• Le Japon à l'aube de l'ère du poker

    Si le Japon est à la pointe dans de nombreux domaines et créé des tendances reprises à l’échelle planétaire. Le phénomène du Texas Hold’em n’avait jusqu’à récemment pas atteint l’archipel. La législation des jeux d’argent en est sûrement la cause principale. En effet, seul le poker de divertissement (Amusement Poker) était pratiqué au pays du Soleil Levant et permettait de remporter de menus lots. Dès 2008, les Japonais ont pu avoir accès au poker en ligne, mais il n’a pas suscité un grand intérêt dans le pays. Mais ça… c’était avant le 20 juin 2012 !

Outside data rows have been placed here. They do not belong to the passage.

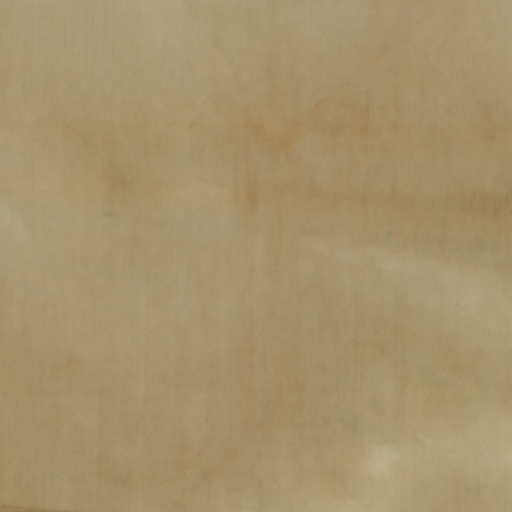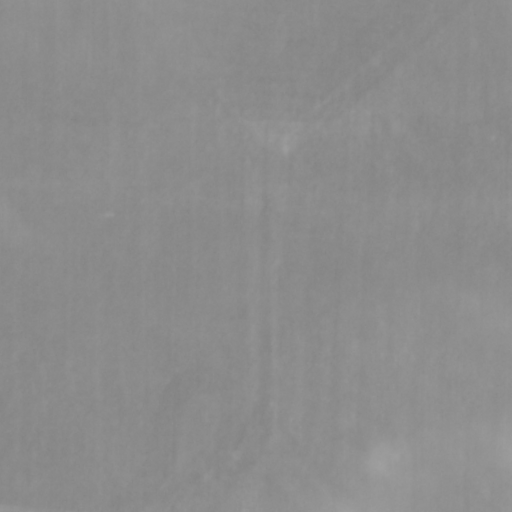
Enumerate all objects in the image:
crop: (256, 256)
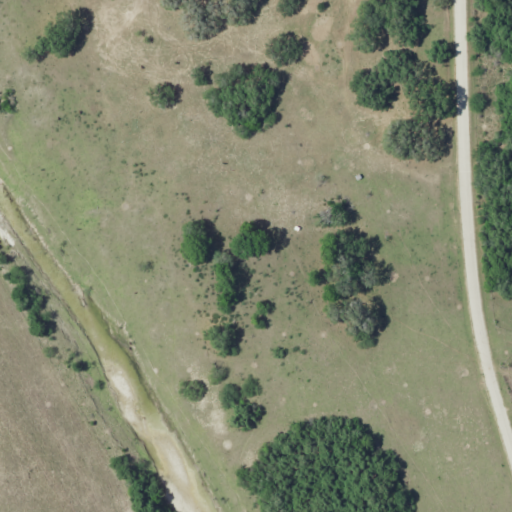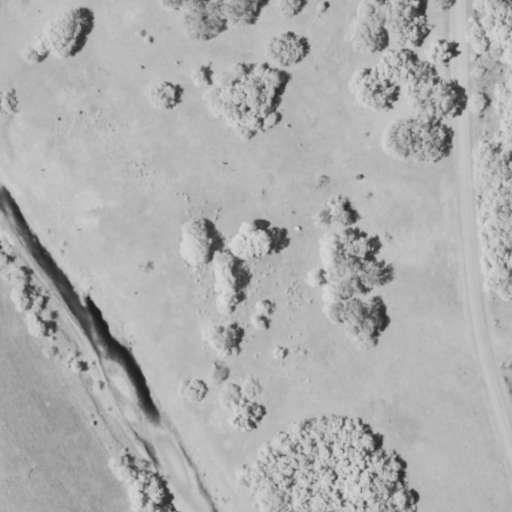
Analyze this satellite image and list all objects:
road: (474, 215)
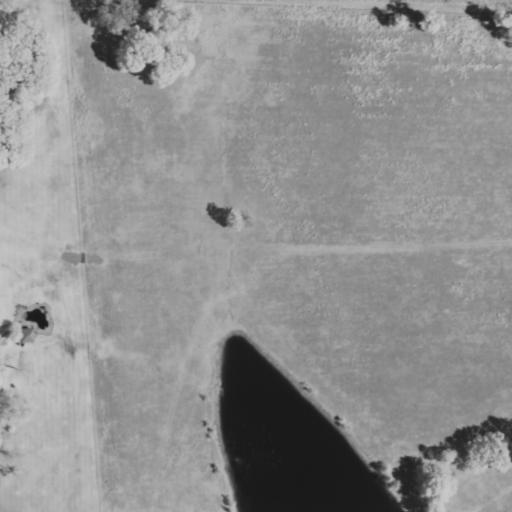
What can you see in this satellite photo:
building: (26, 335)
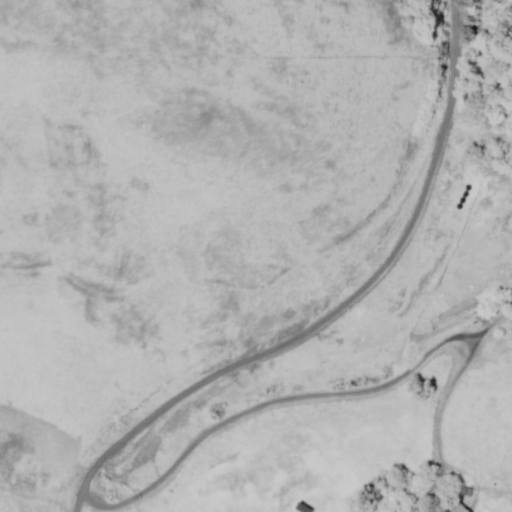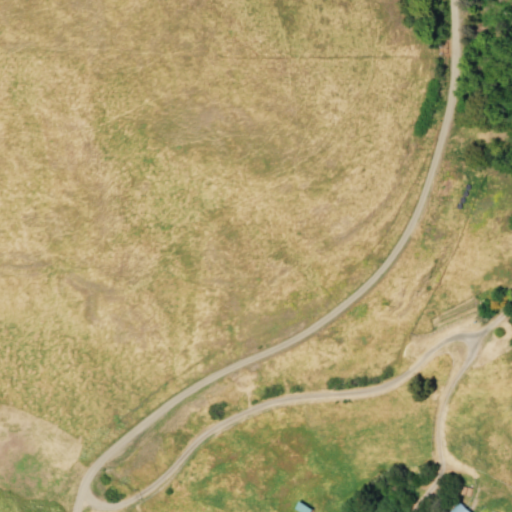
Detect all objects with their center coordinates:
building: (511, 296)
road: (338, 310)
road: (340, 393)
road: (80, 503)
building: (299, 507)
building: (458, 509)
building: (459, 509)
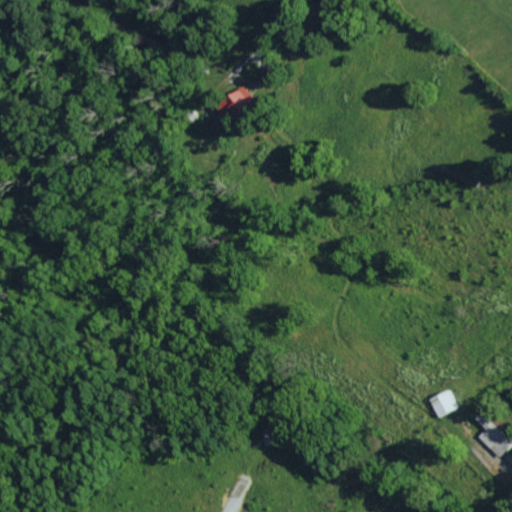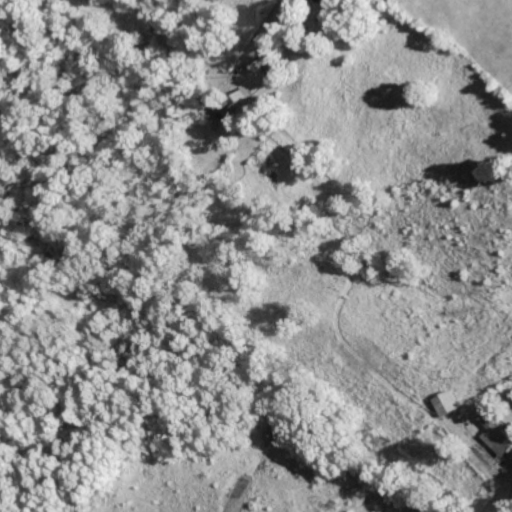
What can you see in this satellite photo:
road: (274, 30)
park: (470, 31)
building: (245, 106)
building: (447, 403)
building: (497, 433)
road: (508, 506)
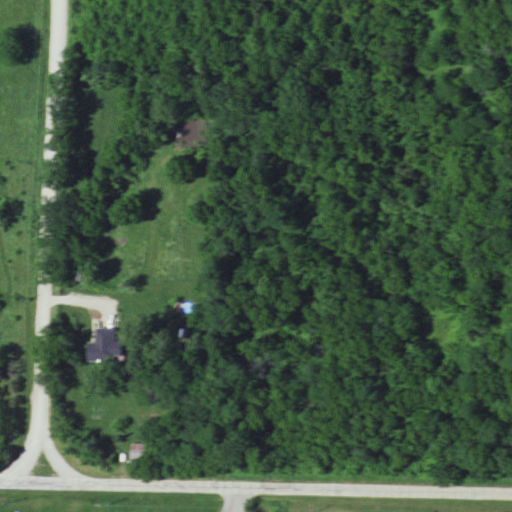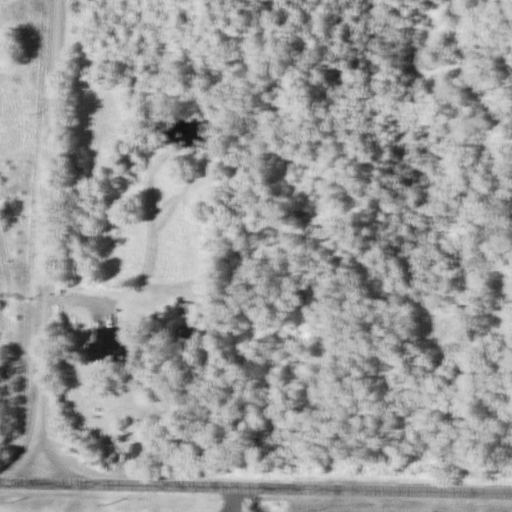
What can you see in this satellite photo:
road: (43, 220)
building: (107, 348)
building: (141, 456)
road: (53, 464)
road: (28, 465)
road: (255, 489)
road: (234, 500)
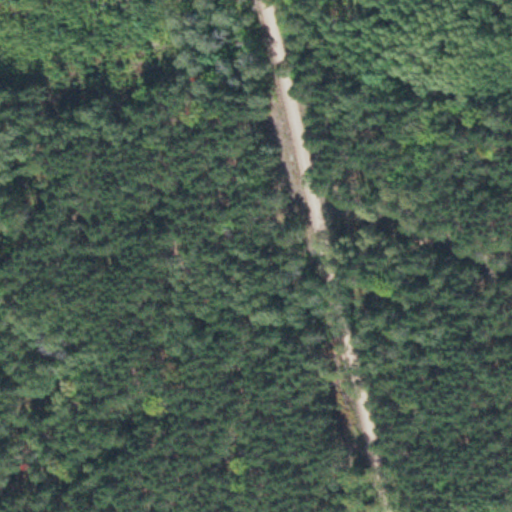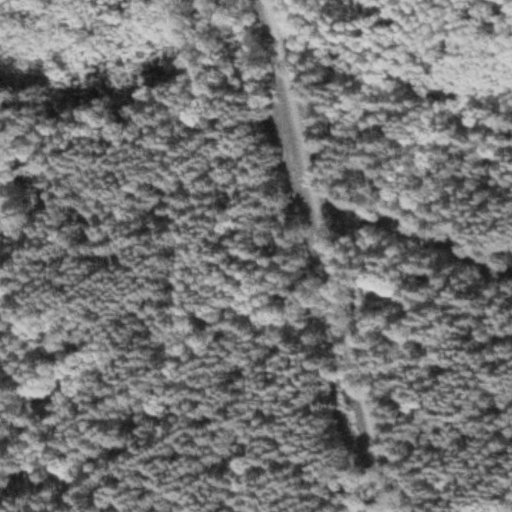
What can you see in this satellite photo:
road: (330, 255)
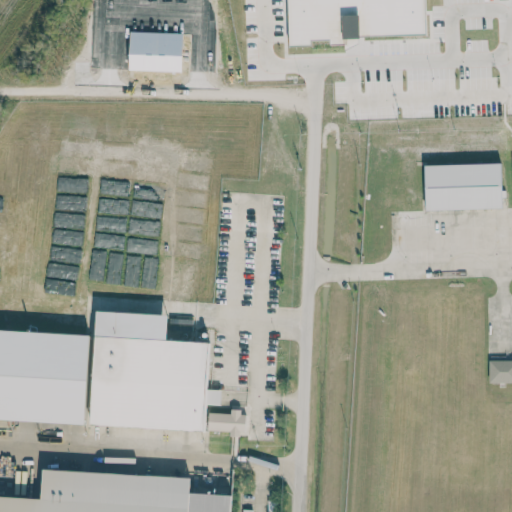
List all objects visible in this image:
road: (157, 19)
building: (353, 19)
road: (448, 41)
road: (498, 53)
road: (267, 58)
road: (157, 91)
building: (462, 186)
road: (261, 253)
road: (308, 264)
road: (410, 271)
road: (198, 310)
building: (500, 371)
building: (147, 374)
building: (43, 375)
road: (278, 399)
building: (227, 422)
road: (150, 456)
road: (260, 487)
building: (115, 494)
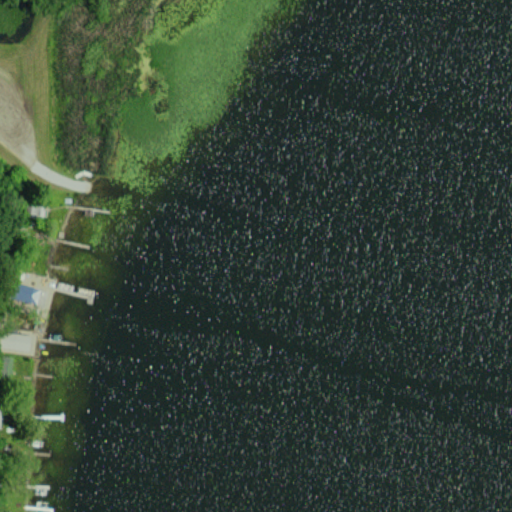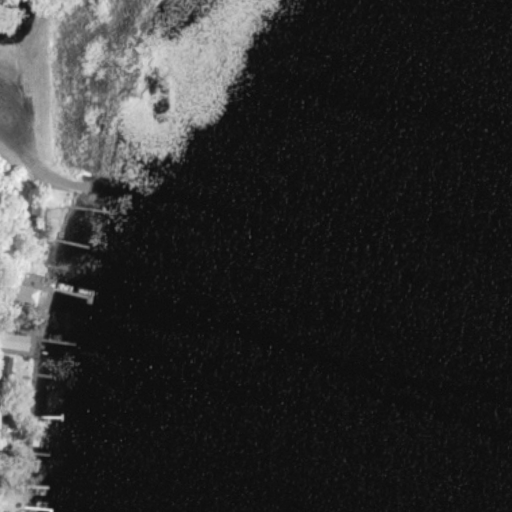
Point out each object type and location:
road: (6, 64)
building: (11, 339)
building: (0, 447)
building: (3, 511)
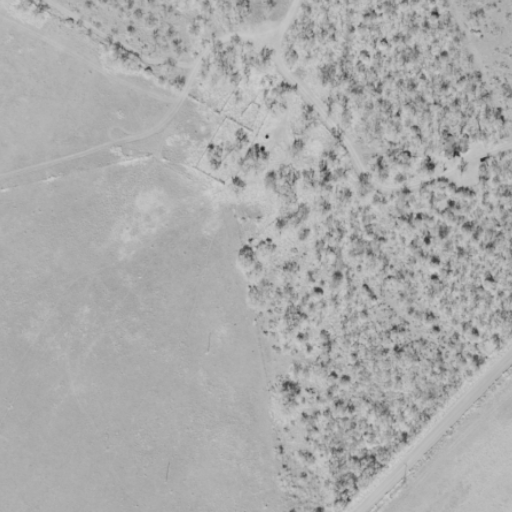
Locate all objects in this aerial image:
road: (482, 57)
road: (335, 313)
road: (423, 419)
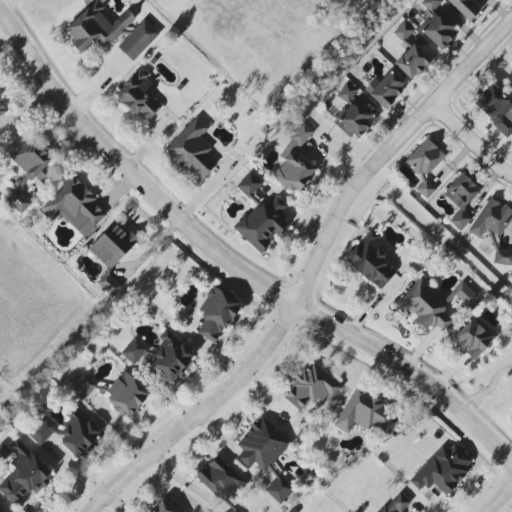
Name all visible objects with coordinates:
building: (464, 8)
building: (435, 24)
building: (110, 31)
building: (403, 31)
building: (411, 61)
building: (387, 89)
building: (138, 95)
building: (2, 107)
building: (495, 108)
building: (351, 111)
building: (298, 137)
building: (192, 149)
road: (473, 150)
building: (32, 160)
building: (425, 165)
building: (293, 172)
building: (249, 184)
building: (18, 198)
building: (460, 199)
building: (75, 207)
building: (262, 224)
building: (493, 228)
building: (112, 254)
building: (371, 261)
road: (228, 265)
road: (309, 278)
building: (435, 304)
building: (216, 314)
building: (474, 337)
building: (134, 350)
building: (172, 356)
building: (83, 388)
building: (310, 388)
building: (125, 394)
building: (364, 412)
road: (117, 428)
building: (42, 429)
building: (78, 434)
building: (260, 445)
building: (3, 451)
building: (442, 470)
building: (23, 474)
building: (219, 479)
building: (278, 489)
road: (499, 497)
building: (395, 503)
building: (164, 506)
building: (228, 507)
building: (1, 510)
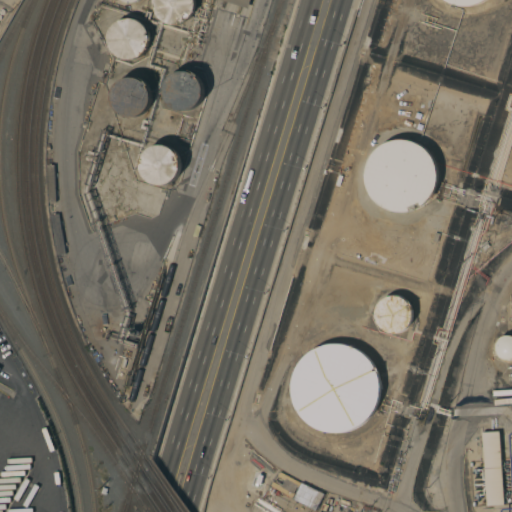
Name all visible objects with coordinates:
storage tank: (130, 1)
building: (239, 2)
building: (464, 2)
storage tank: (173, 8)
storage tank: (175, 10)
storage tank: (2, 11)
building: (171, 11)
storage tank: (0, 17)
railway: (14, 29)
storage tank: (126, 35)
building: (127, 38)
storage tank: (128, 38)
storage tank: (182, 87)
storage tank: (184, 90)
building: (182, 91)
storage tank: (131, 96)
building: (131, 97)
storage tank: (159, 162)
storage tank: (160, 164)
building: (160, 165)
building: (399, 175)
building: (401, 175)
railway: (197, 199)
railway: (21, 208)
railway: (214, 223)
railway: (42, 230)
railway: (34, 236)
road: (249, 256)
railway: (15, 259)
railway: (24, 302)
building: (394, 313)
building: (393, 316)
railway: (21, 337)
building: (503, 347)
building: (505, 348)
road: (464, 385)
building: (335, 387)
building: (334, 388)
railway: (52, 408)
railway: (92, 428)
road: (32, 432)
railway: (109, 436)
railway: (142, 452)
railway: (137, 462)
building: (491, 468)
building: (492, 468)
railway: (133, 473)
railway: (135, 479)
road: (318, 482)
railway: (165, 486)
railway: (156, 491)
railway: (150, 496)
railway: (141, 500)
railway: (148, 510)
railway: (148, 510)
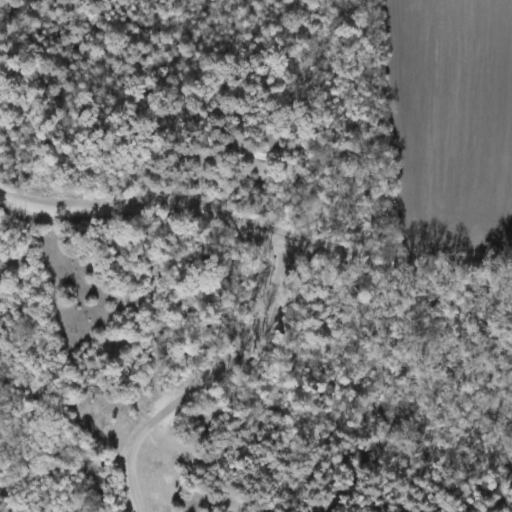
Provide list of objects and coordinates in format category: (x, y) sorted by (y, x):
road: (255, 232)
road: (205, 381)
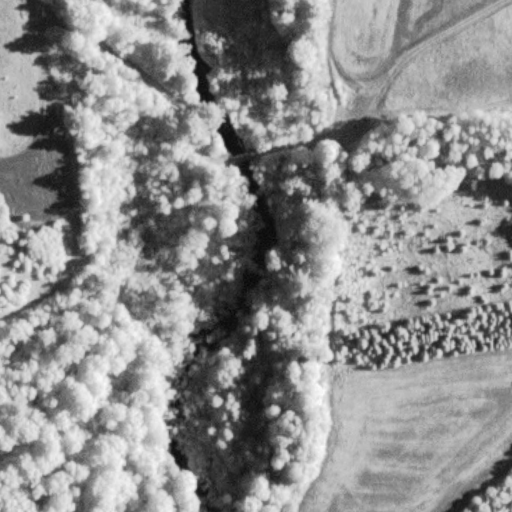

    Car 2012 peut être vue comme l’année charnière pour le « vrai » poker au Japon. Naoya Kihara, 30 ans, est en effet devenu le premier Japonais de l’histoire à avoir remporté un mythique bracelet du World Series Of Poker (WSOP) depuis la création de ce tournoi, il y a près de 43 ans. Enseignant de métier, Naoya a découvert le poker en ligne quatre ans auparavant, grâce à l’un de ses amis et a fait ses débuts sous le pseudo de « Nkenyo ». Après des tournois en ligne, qui lui ont rapporté quelques milliers de dollars, il s’est essayé aux vrais tapis verts. Bien lui en a pris, puisque de la 653ème place au Maint Event du WSOP 2011, il a finalement terminé premier du WSOP 2012, avec à la clef plus d’un demi-million de dollars (41 millions de yens). Propulsé sur le devant de la scène, sollicité par de nombreux médias japonais, Naoya déclare avoir eu beaucoup de chance. Il veut surtout profiter de sa notoriété pour devenir l’ambassadeur du poker dans son pays. Mais pour l’instant ce n’est pas ce qui intéresse le plus les médias : ceux-ci veulent savoir comment Naoya va dépenser ses gains… Alors quand il explique que cet argent va essentiellement servir à financer ses prochains tournois, ses compatriotes restent perplexes.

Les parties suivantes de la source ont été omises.